IBM Watson's offers both stateless and stateful interfaces to speech recognition. The more common stateless protocol accepts a (chunked) audio stream and returns the parsed content on completion. The session-based approach allows the client to establish a persistent session, upload the audio as multiple chunks using multi-part, and query for the results, which can be very useful for processing long streams or processing microphone input.
I was able to find some tutorials and discussions but none of the examples seem to work (likely out of date, as the interface is evolving rapidly).
Here's a representative sample. The following POST will create a session:
curl -X POST -u "user:password" -H "Content-Type: application/json" \
https://stream.watsonplatform.net/speech-to-text/api/v1/sessions -verbose -d ""
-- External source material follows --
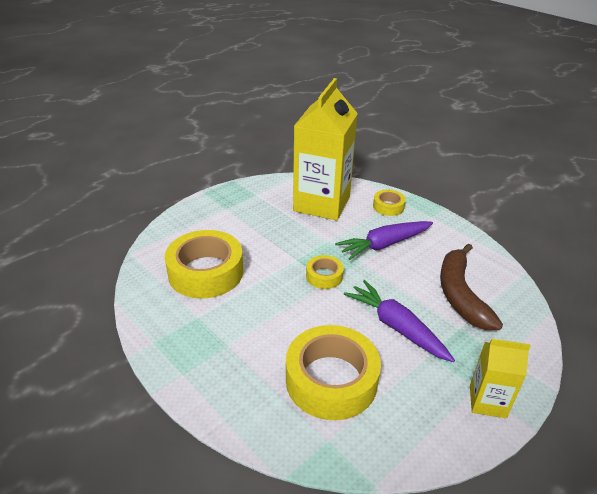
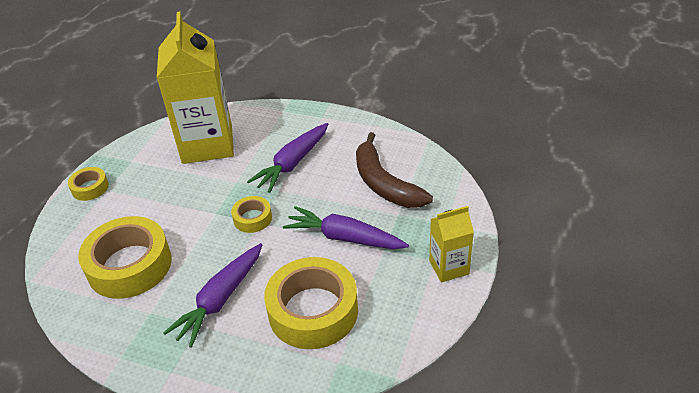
camera: 25 degrees left, 5 degrees up
(258, 332) = (220, 300): none -> purple carrot
(388, 206) = (276, 122): yellow tape -> yellow tape (90, 188)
Then, the next one should submit a portion of the audio data to recognize service, using the endpoints provided by the previous command:
curl -k -X POST -u "user:password" \
-H "content-type: audio/flac" --data-binary @temp.2.flac -H "Transfer-encoding: chunked" \
--cookie "SESSIONID=65097570295a0eccd15fd6dba326487416634371; Secure" \
https://stream.watsonplatform.net/speech-to-text/api/v1/sessions/65097570295a0eccd15fd6dba3264874/recognize -verbose
Finally, this command should return the results:
curl -k -X GET -u "user:password" \
--cookie "SESSIONID=65097570295a0eccd15fd6dba326487416634371; Secure" \
https://stream.watsonplatform.net/speech-to-text/api/v1/sessions/65097570295a0eccd15fd6dba3264874/observe_result -verbose
The first command completes without any issues, returning HTTP 201 Created status, as well as reasonably looking endpoints, which are used (together with the SESSIONID cookie) for subsequent calls.:
"recognize": "https://stream.watsonplatform.net/speech-to-text/api/v1/sessions/65097570295a0eccd15fd6dba3264874/recognize",
"recognizeWS": "wss://stream.watsonplatform.net/speech-to-text/api/v1/sessions/65097570295a0eccd15fd6dba3264874/recognize",
"observe_result": "https://stream.watsonplatform.net/speech-to-text/api/v1/sessions/65097570295a0eccd15fd6dba3264874/observe_result",
"session_id": "65097570295a0eccd15fd6dba3264874",
"new_session_uri": "https://stream.watsonplatform.net/speech-to-text/api/v1/sessions/65097570295a0eccd15fd6dba3264874"
However, both the 2nd and 3rd command fail with HTTP code of 404 "Session does not exist." error.
Any curl or Java pointers or examples would be greatly appreciated.